Langford, a ticket-seller in a burgeoning domestic division, was to have boxed on the undercard of Andy Lee vs Billy Joe Saunders in Limerick on 19 September, but the show’s postponement brought about a change and he now tops the bill at Wolverhampton Civic Hall on Saturday (3 October).
“My wife [Leanne, a student nurse] finds it strange,” he chuckled. “You need to have that buzz and that popularity to be able to sell tickets and to be able to get the bigger fights. The support doesn’t make me nervous; it doesn’t make me feel anxious, it just makes me feel better. It makes me feel more at home. It’s good because it means that anywhere up the west coast of England I sell loads of tickets. It means everywhere you go you feel like the home fighter.”

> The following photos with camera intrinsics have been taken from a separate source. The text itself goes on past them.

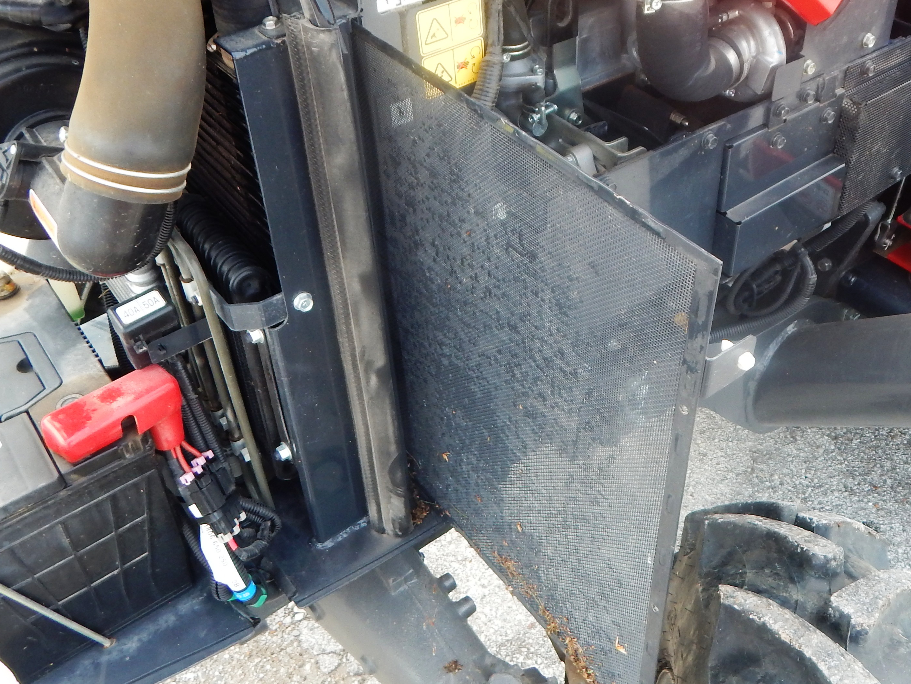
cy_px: 230
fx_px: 947
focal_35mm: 36
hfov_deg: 51.0
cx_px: 545
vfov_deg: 39.2
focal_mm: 4
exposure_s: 1/100
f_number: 3
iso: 125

Tom Chaney, maestro of Small Heath
Tom Chaney boxed as a schoolboy for Birmingham’s Small Heath ABC - the inner-city gym that spawned world-class middleweight Matthew Macklin and Chaney’s former charge, Frankie Gavin. After retracing his steps with son TJ some years later, Chaney discovered an aptitude for coaching and in 2000 he founded Hall Green ABC. Chaney has produced a host of national champions since. The amiable Brummie’s calm, cerebral approach held immediate appeal for the young Langford.
“He’s switched on Tom, he knows what he’s talking about,” Langford affirmed. “He’s really intuitive and he’s a calming influence on you in the corner. Having someone like that is massively important. He knows how to talk to me as well – how to get the message across to me. I know if he says I should throw a certain punch it’ll work.”
Chaney believes Langford’s “selfish desire” sets him apart. “He’s a great person to train,” Chaney said. “When you’re talking about his actual boxing ability, he could go far. He’s got a real dream and desire to do well in boxing. His boxing comes before anything – it always has done. He’s got that will to win.”
Chaney described how a teenage Langford would embark upon a six-hour round trip to Hall Green – often commuting from Bideford with his family when they travelled to West Bromwich Albion’s home ties every second weekend.
“He was so self-driven and the first stage was: get to Birmingham – get in and around us and [take] the opportunity for more and more fights and sparring. And he knew that as a kid; he’s been driven from a kid to do it.”
The British middleweight division holds real promise. It contains the likes of Joe Selkirk, Tom Doran, Adam Etches, John Ryder, Anthony Ogogo and Blackwell, alongside more established names such as Lee, Saunders, Macklin and Chris Eubank Jr. It’s a mix that excites both Langford and Chaney.
“There are big fights out there domestically and worldwide but domestically, there are exciting fights just around the corner,” Langford said. “Middleweight’s a stacked division. It makes for good competition; it makes for better performances and if you come through it all then you’re obviously a better fighter.”
Chaney is in agreement with his protégé: “It’s good to be in a division that’s really vibrant because when you do beat ‘em, you get plenty of recognition for it.”